Following the release of Ghosn on bail it is important to take into consideration the actions of key associates of Ghosn’s such as Jose Munoz, described as a key person of interest who suddenly resigned from Nissan following the probe and refused to cooperate with the investigation. Events like this seem to indicate some guilt or knowledge of his associates, indicating an environment of normalised corruption, something we can also see in practices such as the widespread under-reporting of tax in many large multinational corporations. Japanese courts may arguably be in need of limited reforms, but other areas of Japanese society are in much greater need of reform, so reforming a functional legal system in a country with a fairly low overall crime rate is probably not the most efficient path of reform here.
The Japanese criminal justice system gained an equal amount of attention as Ghosn himself as this historic case played out, but the Japanese criminal justice system is more misunderstood than in need of reform. Japan is ranked 9th globally on World Justice Projects Criminal Justice Index, just behind the Scandinavian countries, Austria and Germany. Comparatively it is actually quite a fair system, it is complicated but not much different from the US, but it is exactly these complications have led to misunderstandings. The often cited 99% conviction rate in Japan is one such misconception, as it combines cases that are contested and go to trial with all other prosecuted cases that do not go to trial, the majority of cases, creating an eye-catching but misleading statistic. In fact the conviction rate of cases that go to trial is not that different from the US, 83% compared to Japan's 96%, conviction rates remain high in both countries, but not all that different.

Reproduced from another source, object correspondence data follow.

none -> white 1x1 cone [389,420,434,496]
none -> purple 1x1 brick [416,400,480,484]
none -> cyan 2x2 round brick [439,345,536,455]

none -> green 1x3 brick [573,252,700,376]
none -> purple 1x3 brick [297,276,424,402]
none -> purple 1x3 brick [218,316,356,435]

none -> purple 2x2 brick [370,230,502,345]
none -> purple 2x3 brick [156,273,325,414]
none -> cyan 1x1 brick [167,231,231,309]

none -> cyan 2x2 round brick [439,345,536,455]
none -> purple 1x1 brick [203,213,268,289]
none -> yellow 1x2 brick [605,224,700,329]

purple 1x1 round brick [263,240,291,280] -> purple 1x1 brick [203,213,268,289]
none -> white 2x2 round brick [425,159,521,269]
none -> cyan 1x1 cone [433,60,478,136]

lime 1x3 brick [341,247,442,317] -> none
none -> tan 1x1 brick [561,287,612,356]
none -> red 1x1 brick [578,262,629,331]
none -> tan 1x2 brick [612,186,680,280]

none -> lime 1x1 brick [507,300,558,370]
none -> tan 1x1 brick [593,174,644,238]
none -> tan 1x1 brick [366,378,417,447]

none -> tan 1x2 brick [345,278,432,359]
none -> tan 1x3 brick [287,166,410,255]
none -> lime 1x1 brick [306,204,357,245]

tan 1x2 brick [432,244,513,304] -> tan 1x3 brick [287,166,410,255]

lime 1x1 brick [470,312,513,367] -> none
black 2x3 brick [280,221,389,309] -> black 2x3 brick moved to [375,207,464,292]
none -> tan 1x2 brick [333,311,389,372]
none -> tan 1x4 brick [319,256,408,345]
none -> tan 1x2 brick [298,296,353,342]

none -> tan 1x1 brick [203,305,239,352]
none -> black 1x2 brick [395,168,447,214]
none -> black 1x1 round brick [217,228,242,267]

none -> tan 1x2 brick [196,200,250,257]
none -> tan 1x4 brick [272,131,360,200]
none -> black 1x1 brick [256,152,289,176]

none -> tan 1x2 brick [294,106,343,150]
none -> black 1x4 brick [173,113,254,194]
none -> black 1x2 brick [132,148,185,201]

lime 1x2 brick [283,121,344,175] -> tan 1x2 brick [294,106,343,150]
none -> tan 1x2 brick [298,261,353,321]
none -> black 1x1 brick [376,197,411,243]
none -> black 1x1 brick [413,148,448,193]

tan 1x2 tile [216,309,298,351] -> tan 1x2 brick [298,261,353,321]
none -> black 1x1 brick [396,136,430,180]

However corruption probably needs more desperate attention, issues surrounding government, press freedom, corruptive societal influences and systemic corrupt business practices are widespread not only in Japan but globally. While corruption is on the whole fairly low in Japan, small scale corruption and political corruption remain regional issues, while high profile cases of bribery and informal payments remain common and on going. Likewise the dominance of one party in Japan's national governance landscape, and a controversial government-media relationship raises more questions around how truly transparent a system Japan really has on a macro level. Surely there are many more pressing avenues of reform in Japan than criminal justice.